Dataset excerpts =
+--
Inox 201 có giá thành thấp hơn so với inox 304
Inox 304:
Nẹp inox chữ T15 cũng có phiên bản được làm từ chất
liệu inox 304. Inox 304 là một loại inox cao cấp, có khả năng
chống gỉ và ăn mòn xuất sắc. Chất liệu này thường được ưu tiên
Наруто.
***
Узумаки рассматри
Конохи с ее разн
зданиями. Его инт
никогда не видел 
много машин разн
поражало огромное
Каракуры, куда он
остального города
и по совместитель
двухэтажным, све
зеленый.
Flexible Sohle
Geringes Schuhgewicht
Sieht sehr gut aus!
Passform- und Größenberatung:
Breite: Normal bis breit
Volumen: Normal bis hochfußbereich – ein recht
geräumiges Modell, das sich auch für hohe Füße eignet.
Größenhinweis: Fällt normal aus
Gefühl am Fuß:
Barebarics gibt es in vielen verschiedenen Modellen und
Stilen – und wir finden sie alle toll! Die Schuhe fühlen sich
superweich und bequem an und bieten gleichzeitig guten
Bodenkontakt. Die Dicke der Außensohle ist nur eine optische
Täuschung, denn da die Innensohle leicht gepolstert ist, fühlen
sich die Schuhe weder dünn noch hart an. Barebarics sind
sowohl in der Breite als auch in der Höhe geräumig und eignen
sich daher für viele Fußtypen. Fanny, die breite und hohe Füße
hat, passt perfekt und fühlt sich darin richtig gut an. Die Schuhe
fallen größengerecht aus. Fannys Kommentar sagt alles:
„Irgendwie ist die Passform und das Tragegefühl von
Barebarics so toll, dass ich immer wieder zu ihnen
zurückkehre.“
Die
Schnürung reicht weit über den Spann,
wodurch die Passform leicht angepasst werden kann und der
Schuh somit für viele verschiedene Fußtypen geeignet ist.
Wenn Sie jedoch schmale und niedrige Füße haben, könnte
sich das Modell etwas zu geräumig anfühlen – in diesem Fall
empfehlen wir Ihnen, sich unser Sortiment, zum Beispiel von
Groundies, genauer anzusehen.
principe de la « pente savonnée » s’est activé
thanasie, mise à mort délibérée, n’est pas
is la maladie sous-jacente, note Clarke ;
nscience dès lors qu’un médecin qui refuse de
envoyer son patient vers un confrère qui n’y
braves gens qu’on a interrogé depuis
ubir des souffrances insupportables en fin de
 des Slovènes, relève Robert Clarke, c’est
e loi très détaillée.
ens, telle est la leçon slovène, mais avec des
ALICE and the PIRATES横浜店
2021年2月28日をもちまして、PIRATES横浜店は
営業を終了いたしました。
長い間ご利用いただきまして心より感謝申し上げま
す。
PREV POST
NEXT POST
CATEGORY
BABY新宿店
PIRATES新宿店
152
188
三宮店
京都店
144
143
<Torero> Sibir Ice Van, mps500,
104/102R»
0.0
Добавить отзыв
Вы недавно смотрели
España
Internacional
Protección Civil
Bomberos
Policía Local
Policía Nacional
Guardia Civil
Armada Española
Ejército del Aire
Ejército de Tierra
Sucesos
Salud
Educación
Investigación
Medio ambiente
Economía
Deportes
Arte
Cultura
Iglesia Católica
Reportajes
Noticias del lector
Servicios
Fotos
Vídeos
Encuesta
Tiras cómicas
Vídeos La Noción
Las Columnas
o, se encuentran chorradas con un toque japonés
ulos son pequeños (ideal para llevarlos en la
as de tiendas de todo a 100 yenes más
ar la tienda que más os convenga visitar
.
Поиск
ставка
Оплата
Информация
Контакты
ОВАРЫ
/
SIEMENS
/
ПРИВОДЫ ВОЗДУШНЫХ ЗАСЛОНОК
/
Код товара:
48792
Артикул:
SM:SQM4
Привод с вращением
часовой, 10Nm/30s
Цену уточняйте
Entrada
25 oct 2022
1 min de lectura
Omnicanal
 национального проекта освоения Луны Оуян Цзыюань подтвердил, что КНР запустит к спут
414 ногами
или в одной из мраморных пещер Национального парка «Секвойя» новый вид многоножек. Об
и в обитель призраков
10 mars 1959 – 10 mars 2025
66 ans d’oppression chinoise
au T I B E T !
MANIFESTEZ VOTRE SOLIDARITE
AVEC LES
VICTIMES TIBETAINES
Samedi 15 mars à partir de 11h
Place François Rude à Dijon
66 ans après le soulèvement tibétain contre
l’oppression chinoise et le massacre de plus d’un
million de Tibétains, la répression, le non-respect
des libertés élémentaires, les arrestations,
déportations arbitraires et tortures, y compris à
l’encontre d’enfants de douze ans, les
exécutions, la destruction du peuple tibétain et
+--
Your task =
The records shown above must be returned in full, exactly as written.

Response to the exercise =
Inox 201 có giá thành thấp hơn so với inox 304
Inox 304:
Nẹp inox chữ T15 cũng có phiên bản được làm từ chất
liệu inox 304. Inox 304 là một loại inox cao cấp, có khả năng
chống gỉ và ăn mòn xuất sắc. Chất liệu này thường được ưu tiên
Наруто.
***
Узумаки рассматри
Конохи с ее разн
зданиями. Его инт
никогда не видел 
много машин разн
поражало огромное
Каракуры, куда он
остального города
и по совместитель
двухэтажным, све
зеленый.
Flexible Sohle
Geringes Schuhgewicht
Sieht sehr gut aus!
Passform- und Größenberatung:
Breite: Normal bis breit
Volumen: Normal bis hochfußbereich – ein recht
geräumiges Modell, das sich auch für hohe Füße eignet.
Größenhinweis: Fällt normal aus
Gefühl am Fuß:
Barebarics gibt es in vielen verschiedenen Modellen und
Stilen – und wir finden sie alle toll! Die Schuhe fühlen sich
superweich und bequem an und bieten gleichzeitig guten
Bodenkontakt. Die Dicke der Außensohle ist nur eine optische
Täuschung, denn da die Innensohle leicht gepolstert ist, fühlen
sich die Schuhe weder dünn noch hart an. Barebarics sind
sowohl in der Breite als auch in der Höhe geräumig und eignen
sich daher für viele Fußtypen. Fanny, die breite und hohe Füße
hat, passt perfekt und fühlt sich darin richtig gut an. Die Schuhe
fallen größengerecht aus. Fannys Kommentar sagt alles:
„Irgendwie ist die Passform und das Tragegefühl von
Barebarics so toll, dass ich immer wieder zu ihnen
zurückkehre.“
Die
Schnürung reicht weit über den Spann,
wodurch die Passform leicht angepasst werden kann und der
Schuh somit für viele verschiedene Fußtypen geeignet ist.
Wenn Sie jedoch schmale und niedrige Füße haben, könnte
sich das Modell etwas zu geräumig anfühlen – in diesem Fall
empfehlen wir Ihnen, sich unser Sortiment, zum Beispiel von
Groundies, genauer anzusehen.
principe de la « pente savonnée » s’est activé
thanasie, mise à mort délibérée, n’est pas
is la maladie sous-jacente, note Clarke ;
nscience dès lors qu’un médecin qui refuse de
envoyer son patient vers un confrère qui n’y
braves gens qu’on a interrogé depuis
ubir des souffrances insupportables en fin de
 des Slovènes, relève Robert Clarke, c’est
e loi très détaillée.
ens, telle est la leçon slovène, mais avec des
ALICE and the PIRATES横浜店
2021年2月28日をもちまして、PIRATES横浜店は
営業を終了いたしました。
長い間ご利用いただきまして心より感謝申し上げま
す。
PREV POST
NEXT POST
CATEGORY
BABY新宿店
PIRATES新宿店
152
188
三宮店
京都店
144
143
<Torero> Sibir Ice Van, mps500,
104/102R»
0.0
Добавить отзыв
Вы недавно смотрели
España
Internacional
Protección Civil
Bomberos
Policía Local
Policía Nacional
Guardia Civil
Armada Española
Ejército del Aire
Ejército de Tierra
Sucesos
Salud
Educación
Investigación
Medio ambiente
Economía
Deportes
Arte
Cultura
Iglesia Católica
Reportajes
Noticias del lector
Servicios
Fotos
Vídeos
Encuesta
Tiras cómicas
Vídeos La Noción
Las Columnas
o, se encuentran chorradas con un toque japonés
ulos son pequeños (ideal para llevarlos en la
as de tiendas de todo a 100 yenes más
ar la tienda que más os convenga visitar
.
Поиск
ставка
Оплата
Информация
Контакты
ОВАРЫ
/
SIEMENS
/
ПРИВОДЫ ВОЗДУШНЫХ ЗАСЛОНОК
/
Код товара:
48792
Артикул:
SM:SQM4
Привод с вращением
часовой, 10Nm/30s
Цену уточняйте
Entrada
25 oct 2022
1 min de lectura
Omnicanal
 национального проекта освоения Луны Оуян Цзыюань подтвердил, что КНР запустит к спут
414 ногами
или в одной из мраморных пещер Национального парка «Секвойя» новый вид многоножек. Об
и в обитель призраков
10 mars 1959 – 10 mars 2025
66 ans d’oppression chinoise
au T I B E T !
MANIFESTEZ VOTRE SOLIDARITE
AVEC LES
VICTIMES TIBETAINES
Samedi 15 mars à partir de 11h
Place François Rude à Dijon
66 ans après le soulèvement tibétain contre
l’oppression chinoise et le massacre de plus d’un
million de Tibétains, la répression, le non-respect
des libertés élémentaires, les arrestations,
déportations arbitraires et tortures, y compris à
l’encontre d’enfants de douze ans, les
exécutions, la destruction du peuple tibétain et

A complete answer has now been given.